## Activity
In the forum post on zero-based indexing below, list every word that the loop using i % 4 prints next to the number 2.

---- Exercise passage

[Tutor] 'Common' mistake ... for other newbies [counting starts at zero?]

Mon Apr 12 18:50:48 EDT 2004

On Mon, 12 Apr 2004, denis wrote:

> Are they here people who think that such a so-called "mistake" is not a
> mistake ? That David programmed the way he (and we, humans should ; and
> that the error lies in language, not in his brain ? Why are indexes
> based on 0 instead of 1 ?

Hi Denis,

It's not a mistake, but it is one of those points of confusion:

    http://c2.com/cgi/wiki?ZeroAndOneBasedIndexes

Edgar Dijkstra wrote a memo about this (also linked from the above url):

    http://www.cs.utexas.edu/users/EWD/ewd08xx/EWD831.PDF

So this is something that has been at least planned --- it's not an
arbitrary feature that indices start at zero.

There are some other nice features about zero indexing.  Let's say that we
have a sample of words:

###
>>> def sample(L, n=50):
...     """Returns a random sampling of 'n' elements out of L."""
...     L2 = [(random.random(), x) for x in L]
...     L2.sort()
...     return [x for (r, x) in L2[:n]]
...
>>> words = sample([w.strip() for w in open('/usr/share/dict/words')], 20)
>>> words
['acquired', 'Rocco', 'alternatively', 'acculturates', 'asphyxia',
 'parcel', 'establish', 'antagonizing', 'unreliable', 'triangular',
 'silt', 'inflatable', 'regards', 'nugget', 'seeker', 'eigenvalue',
 'antiquarian', 'seducing', 'immerse', 'plastered']
###

and want to break these words down into a few groups.  There are at least
two direct ways of doing this, based on simple arithmetic:  the division
and the remainder operations:

###
>>> for i in range(len(words)):
...     print words[i], i / 5
...
acquired 0
Rocco 0
alternatively 0
acculturates 0
asphyxia 0
parcel 1
establish 1
antagonizing 1
unreliable 1
triangular 1
silt 2
inflatable 2
regards 2
nugget 2
seeker 2
eigenvalue 3
antiquarian 3
seducing 3
immerse 3
plastered 3
>>>
>>>
>>> for i in range(len(words)):
...     print words[i], i % 4
...
acquired 0
Rocco 1
alternatively 2
acculturates 3
asphyxia 0
parcel 1
establish 2
antagonizing 3
unreliable 0
triangular 1
silt 2
inflatable 3
regards 0
nugget 1
seeker 2
eigenvalue 3
antiquarian 0
seducing 1
immerse 2
plastered 3
###

That is, we can use the division operation on the indicies to say that:

    'acquired', 'Rocco', 'alternatively', 'acculturates', and 'asphyxia'

are all part of a single group.  Or we can use the remainder operation,
and say that:

    'acquired', 'asphyxia', 'unreliable', 'regards' and 'antiquarian'

are all in the same group.  This divisioning is simple, and quite easy to
get right.

But if the indexing of list elements starts at one instead of zero, then
the process above will involve adding or subtracting 1's to make the math
work out.  It's also possibly a lot more error prone for newcomers (as
well as experienced programmers!) to see off-by-one errors.

This isn't to say that 0-based indexing is always easier to deal with than
1-based indexing.  But in the majority of cases that we deal with, 0-based
indexing seems to be a big win.

Hope this helps!

--------
---- Collected data

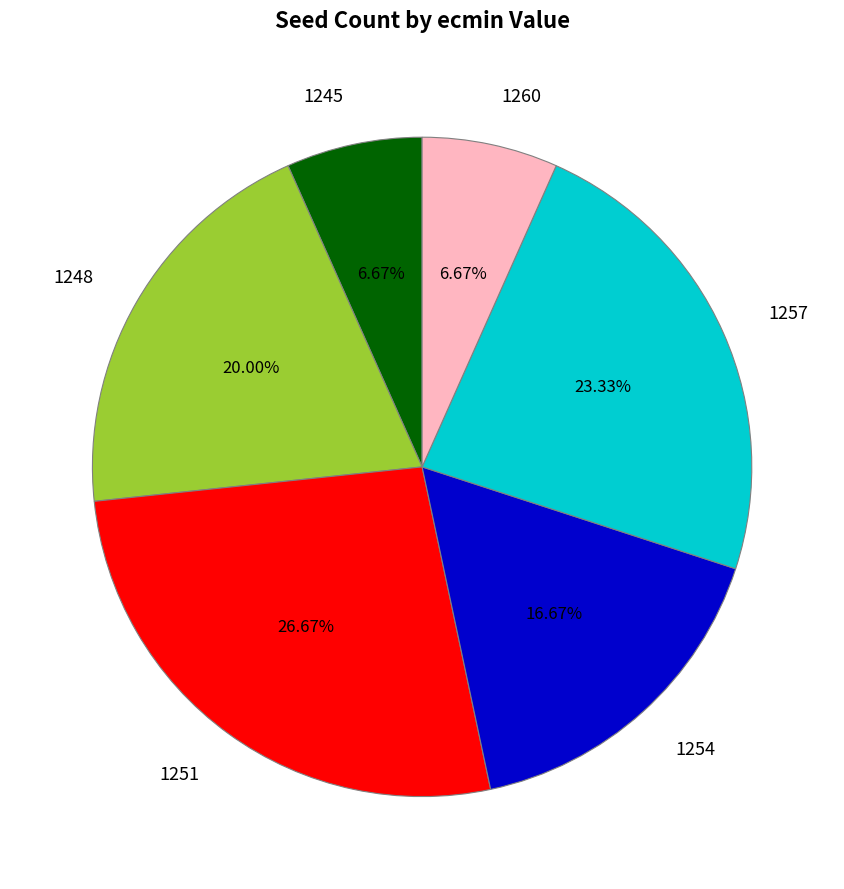

Which has a higher value, 1245 or 1254?

1254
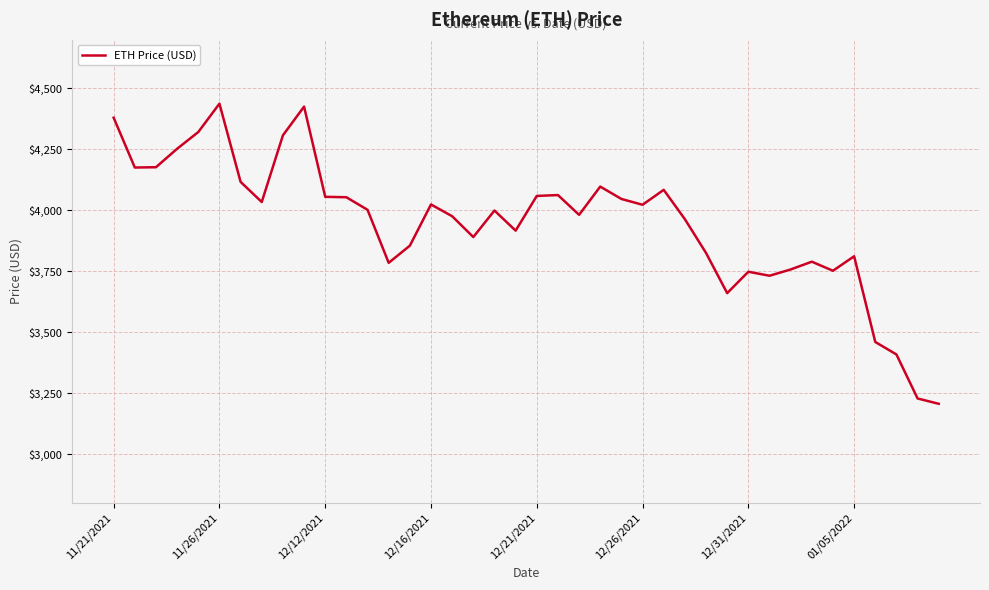

What is the maximum value shown in the chart?

4437.7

--------

## Your response
alternatively, establish, silt, seeker, immerse